The impact was brutal. He felt like he’d just been caught between two collapsing boulders, ribs compressing, air forced from lungs, bones groaning dangerously. His boots dug trenches through the steel floor as he skidded backwards, shoulder joints screaming. But he held on. He endured. Because in front of him, the third golem stopped.
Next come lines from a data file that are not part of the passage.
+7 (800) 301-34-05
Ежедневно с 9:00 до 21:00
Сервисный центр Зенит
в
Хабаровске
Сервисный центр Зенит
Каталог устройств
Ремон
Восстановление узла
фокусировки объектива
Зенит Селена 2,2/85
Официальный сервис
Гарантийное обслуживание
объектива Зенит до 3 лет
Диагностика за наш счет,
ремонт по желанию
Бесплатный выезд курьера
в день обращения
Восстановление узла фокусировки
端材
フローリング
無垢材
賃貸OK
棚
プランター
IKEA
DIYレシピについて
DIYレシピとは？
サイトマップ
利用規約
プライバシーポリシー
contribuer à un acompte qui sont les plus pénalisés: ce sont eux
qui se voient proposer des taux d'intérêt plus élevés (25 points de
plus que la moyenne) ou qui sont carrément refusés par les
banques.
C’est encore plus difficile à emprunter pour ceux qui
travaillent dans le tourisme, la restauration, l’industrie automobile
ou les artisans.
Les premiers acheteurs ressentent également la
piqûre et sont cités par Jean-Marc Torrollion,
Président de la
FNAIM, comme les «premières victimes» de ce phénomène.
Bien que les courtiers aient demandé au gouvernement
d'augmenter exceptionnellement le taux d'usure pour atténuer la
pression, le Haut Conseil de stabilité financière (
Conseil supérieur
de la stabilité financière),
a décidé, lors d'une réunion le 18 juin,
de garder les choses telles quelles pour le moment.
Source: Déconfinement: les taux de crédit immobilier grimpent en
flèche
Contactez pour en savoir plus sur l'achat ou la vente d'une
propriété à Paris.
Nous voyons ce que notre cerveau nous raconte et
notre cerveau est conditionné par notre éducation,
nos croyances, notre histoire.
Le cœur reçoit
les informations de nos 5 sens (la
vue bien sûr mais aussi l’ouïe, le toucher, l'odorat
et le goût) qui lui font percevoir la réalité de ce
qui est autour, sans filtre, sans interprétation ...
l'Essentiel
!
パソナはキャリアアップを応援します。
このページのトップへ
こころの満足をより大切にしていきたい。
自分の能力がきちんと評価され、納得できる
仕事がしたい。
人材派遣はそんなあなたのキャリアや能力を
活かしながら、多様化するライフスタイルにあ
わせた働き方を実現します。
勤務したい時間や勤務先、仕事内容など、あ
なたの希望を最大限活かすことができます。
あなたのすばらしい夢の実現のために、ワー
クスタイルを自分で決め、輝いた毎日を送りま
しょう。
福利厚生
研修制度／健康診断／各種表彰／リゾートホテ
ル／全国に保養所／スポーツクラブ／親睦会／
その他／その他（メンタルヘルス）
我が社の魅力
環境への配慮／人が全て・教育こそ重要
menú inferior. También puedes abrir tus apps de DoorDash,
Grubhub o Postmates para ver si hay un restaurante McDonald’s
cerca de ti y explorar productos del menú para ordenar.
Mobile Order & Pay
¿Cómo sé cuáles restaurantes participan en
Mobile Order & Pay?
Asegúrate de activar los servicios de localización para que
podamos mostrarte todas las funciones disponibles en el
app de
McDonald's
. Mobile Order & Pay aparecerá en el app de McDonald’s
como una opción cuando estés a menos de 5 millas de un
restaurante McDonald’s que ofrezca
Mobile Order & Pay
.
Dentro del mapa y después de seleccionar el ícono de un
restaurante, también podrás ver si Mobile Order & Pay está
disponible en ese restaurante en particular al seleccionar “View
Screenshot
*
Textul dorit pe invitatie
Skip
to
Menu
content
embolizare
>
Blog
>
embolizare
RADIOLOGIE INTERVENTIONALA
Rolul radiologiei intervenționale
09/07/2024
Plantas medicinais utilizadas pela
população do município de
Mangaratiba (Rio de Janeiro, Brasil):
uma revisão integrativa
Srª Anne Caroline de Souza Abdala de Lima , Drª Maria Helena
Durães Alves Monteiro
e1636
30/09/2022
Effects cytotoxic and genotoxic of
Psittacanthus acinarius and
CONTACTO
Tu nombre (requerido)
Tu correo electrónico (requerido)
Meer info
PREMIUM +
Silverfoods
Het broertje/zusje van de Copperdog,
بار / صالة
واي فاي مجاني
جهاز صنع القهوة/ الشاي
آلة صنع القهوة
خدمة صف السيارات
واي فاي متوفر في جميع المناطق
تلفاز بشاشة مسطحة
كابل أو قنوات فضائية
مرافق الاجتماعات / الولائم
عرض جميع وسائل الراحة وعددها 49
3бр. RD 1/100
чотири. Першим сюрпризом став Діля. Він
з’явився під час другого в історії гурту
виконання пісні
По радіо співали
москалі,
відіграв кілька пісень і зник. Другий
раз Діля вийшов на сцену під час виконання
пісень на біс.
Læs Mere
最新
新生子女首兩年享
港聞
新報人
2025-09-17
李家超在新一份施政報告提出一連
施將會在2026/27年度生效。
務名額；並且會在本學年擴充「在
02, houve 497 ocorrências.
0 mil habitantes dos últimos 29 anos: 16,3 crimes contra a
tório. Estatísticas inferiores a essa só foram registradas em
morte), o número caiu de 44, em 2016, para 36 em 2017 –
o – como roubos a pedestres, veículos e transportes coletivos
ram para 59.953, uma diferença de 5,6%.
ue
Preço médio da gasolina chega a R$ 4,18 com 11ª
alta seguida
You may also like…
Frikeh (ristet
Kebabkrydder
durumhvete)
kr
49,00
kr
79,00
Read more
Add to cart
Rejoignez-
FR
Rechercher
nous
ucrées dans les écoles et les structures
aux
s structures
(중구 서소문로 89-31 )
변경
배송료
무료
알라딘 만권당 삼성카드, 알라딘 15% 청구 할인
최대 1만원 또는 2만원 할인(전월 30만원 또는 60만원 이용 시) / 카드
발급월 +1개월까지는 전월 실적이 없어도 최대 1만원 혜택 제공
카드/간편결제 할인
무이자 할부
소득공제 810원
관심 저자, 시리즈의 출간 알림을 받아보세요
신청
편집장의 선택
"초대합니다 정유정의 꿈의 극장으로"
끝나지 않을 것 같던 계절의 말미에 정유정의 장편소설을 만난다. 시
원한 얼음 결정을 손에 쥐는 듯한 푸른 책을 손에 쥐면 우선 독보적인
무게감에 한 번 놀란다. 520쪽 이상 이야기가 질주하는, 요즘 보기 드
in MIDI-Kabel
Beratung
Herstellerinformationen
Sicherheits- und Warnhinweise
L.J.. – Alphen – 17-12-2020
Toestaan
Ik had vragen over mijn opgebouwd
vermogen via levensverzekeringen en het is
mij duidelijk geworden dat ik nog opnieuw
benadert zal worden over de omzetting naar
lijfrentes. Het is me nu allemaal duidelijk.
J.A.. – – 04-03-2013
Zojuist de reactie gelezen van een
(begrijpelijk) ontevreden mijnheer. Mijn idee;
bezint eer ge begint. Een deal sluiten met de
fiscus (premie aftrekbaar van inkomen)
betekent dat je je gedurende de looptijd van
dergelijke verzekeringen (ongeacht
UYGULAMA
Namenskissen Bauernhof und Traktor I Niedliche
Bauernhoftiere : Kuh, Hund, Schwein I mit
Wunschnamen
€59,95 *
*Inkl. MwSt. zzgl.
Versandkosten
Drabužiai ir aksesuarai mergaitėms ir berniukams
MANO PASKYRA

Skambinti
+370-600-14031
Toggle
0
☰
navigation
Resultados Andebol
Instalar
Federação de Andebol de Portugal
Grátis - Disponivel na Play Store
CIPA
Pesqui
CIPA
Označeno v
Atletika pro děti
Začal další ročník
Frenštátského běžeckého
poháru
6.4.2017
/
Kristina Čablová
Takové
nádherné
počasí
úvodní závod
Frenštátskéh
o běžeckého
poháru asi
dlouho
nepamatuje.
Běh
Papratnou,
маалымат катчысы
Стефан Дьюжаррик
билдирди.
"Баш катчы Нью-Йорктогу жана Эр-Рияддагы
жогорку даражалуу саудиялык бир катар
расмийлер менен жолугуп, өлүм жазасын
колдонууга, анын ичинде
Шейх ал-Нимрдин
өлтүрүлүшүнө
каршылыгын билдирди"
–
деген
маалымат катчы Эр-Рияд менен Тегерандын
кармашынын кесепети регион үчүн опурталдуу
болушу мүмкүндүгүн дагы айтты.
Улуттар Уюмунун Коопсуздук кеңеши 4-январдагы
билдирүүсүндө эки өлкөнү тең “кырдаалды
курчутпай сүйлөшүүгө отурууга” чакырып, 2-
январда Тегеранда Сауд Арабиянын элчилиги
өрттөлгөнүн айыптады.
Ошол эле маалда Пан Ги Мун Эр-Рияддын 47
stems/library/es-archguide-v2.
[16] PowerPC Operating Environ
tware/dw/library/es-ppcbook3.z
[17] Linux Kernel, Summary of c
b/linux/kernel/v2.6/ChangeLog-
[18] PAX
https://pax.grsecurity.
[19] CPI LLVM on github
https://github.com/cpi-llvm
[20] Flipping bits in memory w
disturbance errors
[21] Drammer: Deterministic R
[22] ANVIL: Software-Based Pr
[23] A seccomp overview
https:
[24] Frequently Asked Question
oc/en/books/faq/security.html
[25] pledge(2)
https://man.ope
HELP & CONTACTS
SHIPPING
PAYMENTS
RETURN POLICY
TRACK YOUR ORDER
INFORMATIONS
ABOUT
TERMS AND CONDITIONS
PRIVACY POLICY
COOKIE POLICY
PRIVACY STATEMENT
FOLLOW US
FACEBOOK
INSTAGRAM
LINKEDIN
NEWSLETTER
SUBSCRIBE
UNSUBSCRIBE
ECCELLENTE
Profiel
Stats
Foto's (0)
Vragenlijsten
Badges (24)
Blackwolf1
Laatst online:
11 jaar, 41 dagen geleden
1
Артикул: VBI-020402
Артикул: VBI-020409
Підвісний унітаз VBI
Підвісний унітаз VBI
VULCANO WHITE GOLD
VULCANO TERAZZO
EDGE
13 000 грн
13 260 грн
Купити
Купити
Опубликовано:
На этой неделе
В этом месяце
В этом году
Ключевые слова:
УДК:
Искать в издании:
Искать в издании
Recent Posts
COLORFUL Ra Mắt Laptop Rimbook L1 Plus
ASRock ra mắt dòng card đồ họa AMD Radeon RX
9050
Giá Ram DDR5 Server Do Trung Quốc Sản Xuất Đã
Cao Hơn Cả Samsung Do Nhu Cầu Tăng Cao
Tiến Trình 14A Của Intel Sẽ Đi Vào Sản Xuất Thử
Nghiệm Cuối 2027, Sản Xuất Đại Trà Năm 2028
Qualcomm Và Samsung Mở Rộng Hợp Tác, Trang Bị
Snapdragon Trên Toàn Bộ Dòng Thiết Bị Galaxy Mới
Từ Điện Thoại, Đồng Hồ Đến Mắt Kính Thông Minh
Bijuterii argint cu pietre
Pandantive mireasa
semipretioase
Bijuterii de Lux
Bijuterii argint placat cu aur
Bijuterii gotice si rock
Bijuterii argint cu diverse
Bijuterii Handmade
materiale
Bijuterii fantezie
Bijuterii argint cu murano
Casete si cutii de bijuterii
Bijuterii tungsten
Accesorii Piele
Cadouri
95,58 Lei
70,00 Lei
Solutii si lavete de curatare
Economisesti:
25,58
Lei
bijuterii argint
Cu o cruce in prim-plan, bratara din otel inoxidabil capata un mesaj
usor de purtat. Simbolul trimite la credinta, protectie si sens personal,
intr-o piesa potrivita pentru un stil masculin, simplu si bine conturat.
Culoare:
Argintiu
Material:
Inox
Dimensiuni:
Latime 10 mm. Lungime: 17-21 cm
Its core flickered violently. Runes blazed too bright, then went dark.
Metal joints burst outward like a pressure valve giving way.
SHKRRRRK—CRACK—BOOM!
The entire golem exploded, not in fire, but in parts. Armor shards tore free, gears and manaplates scattering across the floor. Glowing fragments spun through the air, showering sparks that quickly died out without a mana source to feed them.
And in the center of the wreckage. A body fell. Small. Thin. Barely clothed. Shackles on wrists, mana conduits piercing to like cruel brands. He hit the ground with a dull slap and lay motionless, chest rising faintly. A child. A young beastman boy, maybe ten, maybe twelve, fur matted, skin scarred. Drugged, unconscious, but alive.